According to the datasheet for the LTC3880, it supports both internal and external temperature sensing, but won't produce an overtemperature warning until 85°C, and only shuts down once the internal temperature reaches 160°C, so it doesn't seem like it should be the culprit. Still it needs verifying, so I stuck a little heatsink on it with some thermal tape.
Later, I noticed that the Solarflare reporting tool was just a VB script, so I could see how it was reading the temperatures - they are made available via WMI, which can be read in some more convenient and faster ways, such as with a tool like WMI Explorer. There are a very large number of values for the card in there, with the temperatures appearing under ROOT\WMI:EFX_Monitor.
The additional heatsink brought the VoltageRegulatorTemperature down to 55°C, but there were still "the device cooling has failed" warnings.
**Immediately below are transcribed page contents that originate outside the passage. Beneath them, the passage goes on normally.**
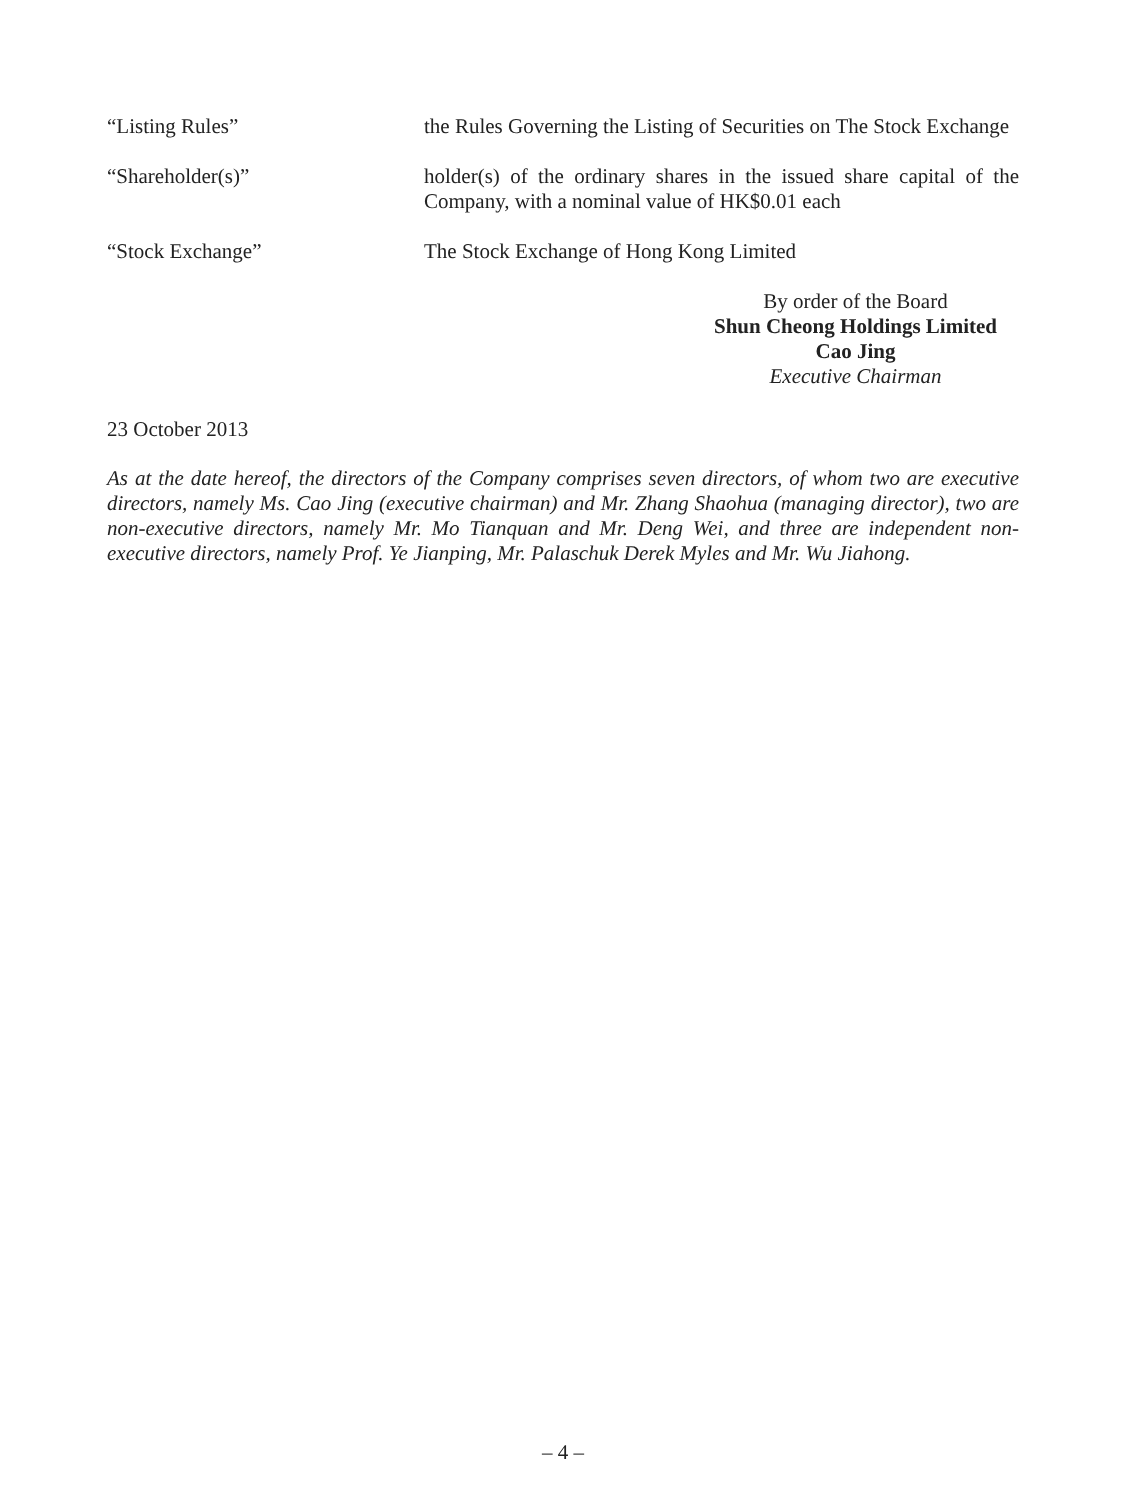“Listing Rules” the Rules Governing the Listing of Securities on The Stock Exchange
“Shareholder(s)” holder(s) of the ordinary shares in the issued share capital of the Company, with a nominal value of HK$0.01 each
“Stock Exchange” The Stock Exchange of Hong Kong Limited
By order of the Board
Shun Cheong Holdings Limited
Cao Jing
Executive Chairman
23 October 2013
As at the date hereof, the directors of the Company comprises seven directors, of whom two are executive directors, namely Ms. Cao Jing (executive chairman) and Mr. Zhang Shaohua (managing director), two are non-executive directors, namely Mr. Mo Tianquan and Mr. Deng Wei, and three are independent non-executive directors, namely Prof. Ye Jianping, Mr. Palaschuk Derek Myles and Mr. Wu Jiahong.
– 4 –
At this point I was suspicious because the warnings were always logged when booting, and not when the network card was heavily loaded. Still, to absolutely rule out something really overheating I plonked a high-speed fan next to the card, bringing all the reported temperatures down to around 30°C. Still the same warnings.
Reading the LTC3880 datasheet some more, it is capable of persistently logging errors in its own internal flash memory. It's possible that the drivers are reading this log on boot and reporting that an overtemperature error has occurred in the past (from when I first ran the card), not that there is currently an overtemperature error. Since the LTC3880 has an I²C interface, it might be possible to connect something like a Raspberry Pi to it and send it a command to clear its log. That would be tricky with the chip in place though, with the card's controller communicating with it at the same time. Since it appears to work fine now it's cooled better, I'll leave it alone for now.
The large circular copper heatsink on the CPU in the photo above is a Nofan CR-80EH. Note how large it has to be to achieve its modest rating of 80W fanless.